3 Out Of 4 Americans Support Community Broadband, Yet 19 States Still Ban Or Hinder Such Networks
from the getting-out-of-our-own-way dept
For years a growing number of US towns and cities have been forced into the broadband business thanks to US telecom market failure. Frustrated by high prices, lack of competition, spotty coverage, and terrible customer service, some 750 US towns and cities have explored some kind of community broadband option. And while the telecom industry routinely likes to insist these efforts always end in disaster, that’s never actually been true. While there certainly are bad business plans and bad leaders, studies routinely show that such services not only see far better customer satisfaction scores than large private ISPs, they frequently offer better service at lower, more transparent pricing than many private providers.
Undaunted, big ISPs like AT&T and Comcast have waged a multi-pronged, several decades attack on such efforts. One, by writing and buying protectionist laws in dozens of states either hamstringing or banning cities from building their own networks, often in cases where private ISPs refuse to expand service. Two, by funding economists, consultants, and think tankers (usually via proxy organizations) happy to try and claim that community broadband is always a taxpayer boondoggle — unnecessary because private sector US broadband just that wonderful.
Of course if you ask actual American consumers, they generally support towns and cities building better, faster broadband networks if they’ve been historically underserved. And they most certainly don’t approve of Comcast buying state laws that eliminate their voting right to make local infrastructure decisions for themselves. A recent Consumer Reports survey found that three out of four Americans support community broadband efforts:
“Three out of four Americans feel that municipal/community broadband should be allowed because it would ensure that broadband access is treated like other vital infrastructure such as highways, bridges, water systems, and electrical grids, allowing all Americans to have equal access to it.”
The survey also found that the subject somewhat splits along partisan lines, despite not technically being a partisan issue (more on that in a second):
“A larger percentage of Democrats (85%) than Independents (74%) and Republicans (63%) say municipal/community broadband should be allowed.”
Here’s where I’ll note that wanting to maintain your local voting rights to make infrastructure decisions for yourselves isn’t really a partisan issue. Wanting better broadband isn’t a partisan issue. A disdain for regional monopolies like Comcast isn’t partisan. Most community broadband networks have been built in conservative cities (the most popular being Chattanooga). The subject is often only partisan because regional monopoly lobbyists and policy folks like to frame it that way in policy conversations to sow dissent, stall consensus, and undermine anything that challenges their regional monopoly power.
ISPs could easily derail the movement by offering better, cheaper, faster broadband in more markets. But the reality is they’ve found it easier and cheaper to throw campaign contributions at state and federal lawmakers, letting them effectively buy laws banning meaningful challenges to their dominance. As a result, 83 million Americans currently live under a broadband monopoly, and in a long line of states, cities and towns have their hands tied when it comes to actually doing something about it.

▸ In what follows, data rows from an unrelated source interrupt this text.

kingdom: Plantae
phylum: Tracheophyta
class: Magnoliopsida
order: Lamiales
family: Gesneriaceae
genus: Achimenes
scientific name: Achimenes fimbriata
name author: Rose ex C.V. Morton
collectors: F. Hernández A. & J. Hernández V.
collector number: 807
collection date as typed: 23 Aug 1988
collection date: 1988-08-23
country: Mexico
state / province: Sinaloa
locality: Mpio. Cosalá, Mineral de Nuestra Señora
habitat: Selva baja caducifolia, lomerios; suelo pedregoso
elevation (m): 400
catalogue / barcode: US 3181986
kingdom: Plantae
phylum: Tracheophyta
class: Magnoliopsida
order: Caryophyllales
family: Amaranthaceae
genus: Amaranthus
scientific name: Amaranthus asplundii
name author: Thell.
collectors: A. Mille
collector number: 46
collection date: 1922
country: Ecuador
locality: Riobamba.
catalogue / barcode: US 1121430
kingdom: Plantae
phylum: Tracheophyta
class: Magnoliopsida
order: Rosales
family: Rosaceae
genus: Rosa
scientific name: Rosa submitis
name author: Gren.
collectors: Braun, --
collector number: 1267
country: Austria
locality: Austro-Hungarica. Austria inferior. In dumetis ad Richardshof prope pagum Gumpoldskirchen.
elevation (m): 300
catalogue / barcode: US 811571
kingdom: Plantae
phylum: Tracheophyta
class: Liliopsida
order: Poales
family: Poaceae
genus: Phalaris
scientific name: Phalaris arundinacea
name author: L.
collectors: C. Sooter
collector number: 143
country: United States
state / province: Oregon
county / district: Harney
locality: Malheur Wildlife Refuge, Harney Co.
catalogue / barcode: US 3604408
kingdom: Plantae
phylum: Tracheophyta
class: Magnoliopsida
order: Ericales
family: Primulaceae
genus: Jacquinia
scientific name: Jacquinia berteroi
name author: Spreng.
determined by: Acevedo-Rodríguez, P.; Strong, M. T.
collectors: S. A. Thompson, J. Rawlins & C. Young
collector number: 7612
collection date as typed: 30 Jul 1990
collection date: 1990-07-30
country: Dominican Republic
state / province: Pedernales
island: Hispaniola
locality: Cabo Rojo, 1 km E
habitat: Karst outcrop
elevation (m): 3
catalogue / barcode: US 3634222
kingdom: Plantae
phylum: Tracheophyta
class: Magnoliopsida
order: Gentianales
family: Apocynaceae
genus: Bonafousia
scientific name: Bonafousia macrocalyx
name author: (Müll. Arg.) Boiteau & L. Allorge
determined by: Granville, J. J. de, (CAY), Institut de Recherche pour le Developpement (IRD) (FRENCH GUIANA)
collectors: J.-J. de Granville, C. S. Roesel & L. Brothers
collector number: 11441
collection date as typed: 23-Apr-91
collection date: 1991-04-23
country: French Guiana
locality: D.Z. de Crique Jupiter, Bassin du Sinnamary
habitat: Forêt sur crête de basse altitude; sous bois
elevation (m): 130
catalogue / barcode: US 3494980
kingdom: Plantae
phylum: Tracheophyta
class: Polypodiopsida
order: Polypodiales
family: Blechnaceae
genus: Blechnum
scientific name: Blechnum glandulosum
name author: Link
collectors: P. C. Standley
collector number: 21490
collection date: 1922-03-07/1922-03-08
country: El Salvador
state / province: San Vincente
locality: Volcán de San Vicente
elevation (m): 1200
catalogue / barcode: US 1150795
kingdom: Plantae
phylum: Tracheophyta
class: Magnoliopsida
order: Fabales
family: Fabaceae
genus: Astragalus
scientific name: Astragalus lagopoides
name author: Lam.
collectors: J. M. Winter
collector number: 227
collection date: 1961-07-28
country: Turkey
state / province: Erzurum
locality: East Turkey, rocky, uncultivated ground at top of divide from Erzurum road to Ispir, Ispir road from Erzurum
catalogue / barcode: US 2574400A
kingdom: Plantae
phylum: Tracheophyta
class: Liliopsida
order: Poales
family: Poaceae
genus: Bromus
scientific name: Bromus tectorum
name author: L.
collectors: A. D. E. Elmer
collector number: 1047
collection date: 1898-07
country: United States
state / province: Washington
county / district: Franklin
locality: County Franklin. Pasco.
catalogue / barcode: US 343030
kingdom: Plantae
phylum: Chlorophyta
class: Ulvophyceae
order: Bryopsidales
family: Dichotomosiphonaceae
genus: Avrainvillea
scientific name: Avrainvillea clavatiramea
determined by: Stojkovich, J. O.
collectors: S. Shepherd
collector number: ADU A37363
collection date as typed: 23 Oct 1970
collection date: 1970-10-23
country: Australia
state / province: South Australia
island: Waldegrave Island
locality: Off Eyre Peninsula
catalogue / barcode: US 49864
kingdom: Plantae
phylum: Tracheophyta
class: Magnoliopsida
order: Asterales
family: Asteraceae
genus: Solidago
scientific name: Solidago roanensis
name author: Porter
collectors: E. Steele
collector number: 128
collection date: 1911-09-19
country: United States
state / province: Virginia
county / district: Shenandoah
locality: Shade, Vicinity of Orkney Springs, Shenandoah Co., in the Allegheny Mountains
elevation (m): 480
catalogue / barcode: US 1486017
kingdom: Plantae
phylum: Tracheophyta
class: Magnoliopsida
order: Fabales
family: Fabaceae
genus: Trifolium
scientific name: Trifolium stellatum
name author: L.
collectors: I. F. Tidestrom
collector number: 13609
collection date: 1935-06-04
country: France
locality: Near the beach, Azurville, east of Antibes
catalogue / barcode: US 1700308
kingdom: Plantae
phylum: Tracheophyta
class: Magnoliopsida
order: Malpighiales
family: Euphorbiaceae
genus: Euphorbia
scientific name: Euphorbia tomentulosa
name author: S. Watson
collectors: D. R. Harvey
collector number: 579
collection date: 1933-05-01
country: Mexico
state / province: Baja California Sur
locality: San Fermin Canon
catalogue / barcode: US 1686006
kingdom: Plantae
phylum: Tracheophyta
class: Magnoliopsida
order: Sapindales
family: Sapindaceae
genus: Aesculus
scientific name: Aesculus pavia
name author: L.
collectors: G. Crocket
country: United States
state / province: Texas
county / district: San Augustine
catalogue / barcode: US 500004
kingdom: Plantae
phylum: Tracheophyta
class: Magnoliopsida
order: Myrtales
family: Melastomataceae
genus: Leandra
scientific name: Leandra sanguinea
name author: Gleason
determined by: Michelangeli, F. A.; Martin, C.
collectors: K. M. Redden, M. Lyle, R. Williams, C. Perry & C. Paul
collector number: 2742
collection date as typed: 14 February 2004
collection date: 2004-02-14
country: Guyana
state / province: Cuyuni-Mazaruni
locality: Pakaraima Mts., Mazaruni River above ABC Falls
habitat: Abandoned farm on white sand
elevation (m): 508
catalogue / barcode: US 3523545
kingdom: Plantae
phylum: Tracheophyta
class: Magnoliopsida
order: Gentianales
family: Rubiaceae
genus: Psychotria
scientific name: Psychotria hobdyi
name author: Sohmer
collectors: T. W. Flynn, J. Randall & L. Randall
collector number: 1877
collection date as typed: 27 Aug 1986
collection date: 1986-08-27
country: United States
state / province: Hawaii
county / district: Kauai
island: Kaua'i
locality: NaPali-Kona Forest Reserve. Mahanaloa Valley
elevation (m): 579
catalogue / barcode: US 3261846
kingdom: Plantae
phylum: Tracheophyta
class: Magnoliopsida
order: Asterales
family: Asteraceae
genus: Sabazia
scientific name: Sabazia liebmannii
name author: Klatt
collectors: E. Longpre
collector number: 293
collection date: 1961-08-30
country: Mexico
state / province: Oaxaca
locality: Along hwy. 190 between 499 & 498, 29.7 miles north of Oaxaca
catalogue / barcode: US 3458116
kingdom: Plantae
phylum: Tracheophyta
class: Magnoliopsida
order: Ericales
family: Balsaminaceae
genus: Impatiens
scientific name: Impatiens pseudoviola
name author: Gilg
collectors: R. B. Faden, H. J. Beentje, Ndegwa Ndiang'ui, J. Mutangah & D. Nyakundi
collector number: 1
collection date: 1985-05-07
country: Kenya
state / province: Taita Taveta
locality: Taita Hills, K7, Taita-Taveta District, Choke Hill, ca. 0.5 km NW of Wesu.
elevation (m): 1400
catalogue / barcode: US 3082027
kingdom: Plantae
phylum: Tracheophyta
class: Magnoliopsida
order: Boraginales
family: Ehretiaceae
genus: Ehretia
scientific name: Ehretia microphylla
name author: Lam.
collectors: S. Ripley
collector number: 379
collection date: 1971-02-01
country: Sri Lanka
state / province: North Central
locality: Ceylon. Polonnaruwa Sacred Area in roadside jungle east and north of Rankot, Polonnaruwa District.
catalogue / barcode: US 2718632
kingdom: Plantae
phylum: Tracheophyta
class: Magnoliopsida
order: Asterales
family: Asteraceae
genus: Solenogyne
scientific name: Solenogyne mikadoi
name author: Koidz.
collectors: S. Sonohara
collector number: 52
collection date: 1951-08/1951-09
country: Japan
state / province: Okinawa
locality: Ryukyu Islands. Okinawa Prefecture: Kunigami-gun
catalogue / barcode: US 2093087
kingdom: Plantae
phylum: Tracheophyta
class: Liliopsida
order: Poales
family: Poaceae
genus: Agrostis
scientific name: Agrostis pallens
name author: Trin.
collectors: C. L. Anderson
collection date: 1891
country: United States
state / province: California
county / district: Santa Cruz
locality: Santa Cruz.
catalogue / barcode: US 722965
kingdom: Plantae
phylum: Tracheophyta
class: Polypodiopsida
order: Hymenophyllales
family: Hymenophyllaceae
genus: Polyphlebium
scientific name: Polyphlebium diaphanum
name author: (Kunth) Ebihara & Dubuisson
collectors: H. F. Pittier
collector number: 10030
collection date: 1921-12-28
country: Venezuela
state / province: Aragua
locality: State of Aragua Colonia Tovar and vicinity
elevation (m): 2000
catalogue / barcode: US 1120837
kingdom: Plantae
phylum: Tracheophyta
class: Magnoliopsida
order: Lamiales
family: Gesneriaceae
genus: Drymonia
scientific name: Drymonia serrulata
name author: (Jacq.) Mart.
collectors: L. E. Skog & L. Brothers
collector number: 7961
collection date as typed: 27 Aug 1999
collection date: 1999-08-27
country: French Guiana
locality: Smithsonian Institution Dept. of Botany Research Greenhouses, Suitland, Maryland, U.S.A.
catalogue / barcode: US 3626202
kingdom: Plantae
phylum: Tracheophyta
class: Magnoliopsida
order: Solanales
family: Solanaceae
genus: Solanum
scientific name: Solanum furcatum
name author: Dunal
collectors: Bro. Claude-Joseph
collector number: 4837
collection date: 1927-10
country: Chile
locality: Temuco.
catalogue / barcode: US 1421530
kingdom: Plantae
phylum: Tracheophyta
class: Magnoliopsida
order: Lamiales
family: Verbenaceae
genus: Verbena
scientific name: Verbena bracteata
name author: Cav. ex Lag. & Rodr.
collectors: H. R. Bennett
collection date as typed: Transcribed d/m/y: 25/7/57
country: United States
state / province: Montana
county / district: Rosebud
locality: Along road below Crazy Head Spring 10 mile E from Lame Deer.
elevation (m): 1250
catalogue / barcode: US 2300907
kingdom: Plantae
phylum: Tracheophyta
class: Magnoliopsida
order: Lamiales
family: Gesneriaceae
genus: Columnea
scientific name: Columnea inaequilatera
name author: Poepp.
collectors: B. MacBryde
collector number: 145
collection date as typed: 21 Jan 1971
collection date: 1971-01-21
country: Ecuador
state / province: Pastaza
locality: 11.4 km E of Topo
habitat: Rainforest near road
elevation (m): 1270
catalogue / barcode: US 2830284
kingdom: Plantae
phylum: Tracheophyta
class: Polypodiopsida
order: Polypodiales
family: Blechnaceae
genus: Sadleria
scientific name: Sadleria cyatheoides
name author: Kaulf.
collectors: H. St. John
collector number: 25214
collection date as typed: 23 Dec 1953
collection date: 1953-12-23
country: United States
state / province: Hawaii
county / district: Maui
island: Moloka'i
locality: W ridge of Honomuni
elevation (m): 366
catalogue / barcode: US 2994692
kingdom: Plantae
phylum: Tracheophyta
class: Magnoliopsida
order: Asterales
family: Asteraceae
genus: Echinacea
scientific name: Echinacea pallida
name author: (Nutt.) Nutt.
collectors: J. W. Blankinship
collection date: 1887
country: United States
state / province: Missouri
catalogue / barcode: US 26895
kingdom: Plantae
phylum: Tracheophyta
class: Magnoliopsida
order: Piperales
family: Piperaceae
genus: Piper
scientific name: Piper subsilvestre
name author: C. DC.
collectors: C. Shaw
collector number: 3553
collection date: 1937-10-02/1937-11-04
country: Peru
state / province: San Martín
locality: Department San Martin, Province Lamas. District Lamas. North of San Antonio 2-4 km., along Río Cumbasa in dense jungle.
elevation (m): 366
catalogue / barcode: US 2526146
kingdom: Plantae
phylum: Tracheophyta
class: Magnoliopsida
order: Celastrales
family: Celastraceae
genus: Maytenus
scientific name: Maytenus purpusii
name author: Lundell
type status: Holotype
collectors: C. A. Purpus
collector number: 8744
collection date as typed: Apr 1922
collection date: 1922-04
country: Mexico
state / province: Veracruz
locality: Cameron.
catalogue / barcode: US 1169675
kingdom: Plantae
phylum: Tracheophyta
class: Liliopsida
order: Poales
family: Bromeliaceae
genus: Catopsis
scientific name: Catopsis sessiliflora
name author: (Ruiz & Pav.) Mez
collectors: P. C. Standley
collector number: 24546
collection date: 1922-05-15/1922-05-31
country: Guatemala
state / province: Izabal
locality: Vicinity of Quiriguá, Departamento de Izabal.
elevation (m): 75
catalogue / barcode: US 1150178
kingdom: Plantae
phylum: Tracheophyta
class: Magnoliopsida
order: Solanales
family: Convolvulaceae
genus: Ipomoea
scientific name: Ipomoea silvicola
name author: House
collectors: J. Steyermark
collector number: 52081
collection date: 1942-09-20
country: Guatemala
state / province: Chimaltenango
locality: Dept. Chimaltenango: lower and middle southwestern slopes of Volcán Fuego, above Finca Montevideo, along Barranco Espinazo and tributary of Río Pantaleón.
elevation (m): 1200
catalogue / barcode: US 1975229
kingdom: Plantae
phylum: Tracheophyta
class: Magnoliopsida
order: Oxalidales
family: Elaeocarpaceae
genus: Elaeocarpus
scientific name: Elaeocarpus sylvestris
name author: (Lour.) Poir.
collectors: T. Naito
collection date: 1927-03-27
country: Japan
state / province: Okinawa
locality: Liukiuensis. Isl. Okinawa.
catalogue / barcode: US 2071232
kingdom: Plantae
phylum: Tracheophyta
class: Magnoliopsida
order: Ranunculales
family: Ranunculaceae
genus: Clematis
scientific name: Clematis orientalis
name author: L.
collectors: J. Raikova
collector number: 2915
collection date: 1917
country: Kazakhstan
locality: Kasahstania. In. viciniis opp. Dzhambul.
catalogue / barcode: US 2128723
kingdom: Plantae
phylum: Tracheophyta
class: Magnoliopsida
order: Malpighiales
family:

Having tracked the US telecom sector for a while, most of the exciting progress in the space is happening on the local level. There’s a massive grass roots coalition of utilities, co-ops, governments, small ISPs, local businesses, and public/private partnerships doing most of the heavy lifting in this space. And it remains aggressively idiotic that state leaders continue to block such efforts, often under the misleading claim of “market freedom,” simply because AT&T, Verizon, and Comcast don’t like a challenge or competition.